Recruiting and Training
The company uses a tiered screening approach. They start with an online test. Some proceed to phone interviews and the finally round is in-person interviews. The HR director felt that the simulated work environment test was primary predictor of future job success—this matches up quite well with the industrial psychology literature on employer screening. He also felt that the best predictor of retention was how comfortable a worker seemed up front with the demands of shift-work.
The company made extensive use of their existing employees to recruit new ones. Referrals were highly valued because they were more likely to bring in candidates who understood the reality of shift-based call center work (and thus were less likely to turn over). It seemed to be less about bonding or reducing formal recruitment costs.
Long company-specific training period, but no general training (as Becker would have predicted). However, there are several other call centers in this region and the company does lose employees to them. The company-specific training period was surprisingly long (on the order of 3 months) and was conducted by more senior employees during low call volume periods.

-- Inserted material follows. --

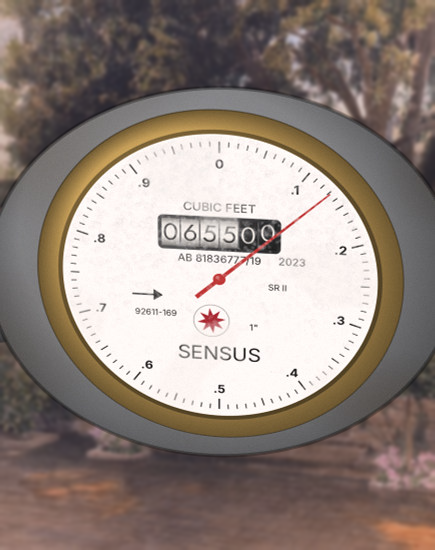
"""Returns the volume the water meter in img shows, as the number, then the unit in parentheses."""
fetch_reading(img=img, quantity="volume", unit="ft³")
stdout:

The company acts like a price taker with respect to wages. Compensation for new employees was determined by doing yearly market research into what competitors were paying. The company did have very high turn-over (though about in line with the industry), but there was no mention of raising wages as a solution. Their approach seems to be to wait for people to “sort out” of the job that find that they cannot handle shift work. I meant to ask about explicit performance incentives but didn’t get a chance to. However, my impression was that rewards came through promotion and one-off bonuses rather than through relating payment to specific actions, despite performance being quite measurable.

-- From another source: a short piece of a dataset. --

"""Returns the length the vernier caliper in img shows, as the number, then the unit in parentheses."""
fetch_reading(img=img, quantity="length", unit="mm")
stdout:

They had surprisingly rich amenities. Although pay was not high, amenities were reminiscent of a Silicon Valley start-up: pleasant office, cheap and free food, free gym, concierge service etc. Some of these things seemed like amenities the firm could more cheaply offer than their competitors because of their larger size, since some were club goods. In other words, they could amortize a concierge over many more employees.

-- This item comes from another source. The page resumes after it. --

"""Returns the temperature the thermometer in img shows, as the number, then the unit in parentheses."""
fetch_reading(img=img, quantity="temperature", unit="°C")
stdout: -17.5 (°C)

Customers are segmented by value and routed accordingly. The company is multi-national and has call centers in several locations, including Europe, Southwest Asia and East Asia. The company’s clients are segmented based on value and routed to the call center that roughly corresponds to the skill level of the workers at the call center e.g., the best customers get the European call center and low-tier do not.
They are highly sophisticated at demand and supply management. Perhaps unsurprisingly, they are good at forecasting call volumes and staffing accordingly—with all of this done semi-automatically. They can adjust supply on the fly by calling off training, meetings etc. if demand spikes via building-wide announcements of status changes.
There was little evidence that much technologically-driven productivity improvement was on the horizon. Although the tasks are highly structured, there was no evidence that significant technology-driven productivity gains were on the horizon. All the big gains from automation already occurred many years ago (e.g., the ubiquitous “Press 1 for “Accounts”). There was no talk of Watson-like automation of responses to customer queries. The one technology they really wanted—and that would radically reduce their costs—was some easy way to verify customer identities over the phone. This alone would increase their productivity by about 20-30%.
There was little evidence that this would could be easily distributed. Most of the firm’s workplace policies seemed to be driven by concerns about regulatory compliance and fear of losing sensitive customer information and required a great deal of monitoring and control. It is difficult to imagine a substantial chunk of this work being done by a geographically distributed workforce.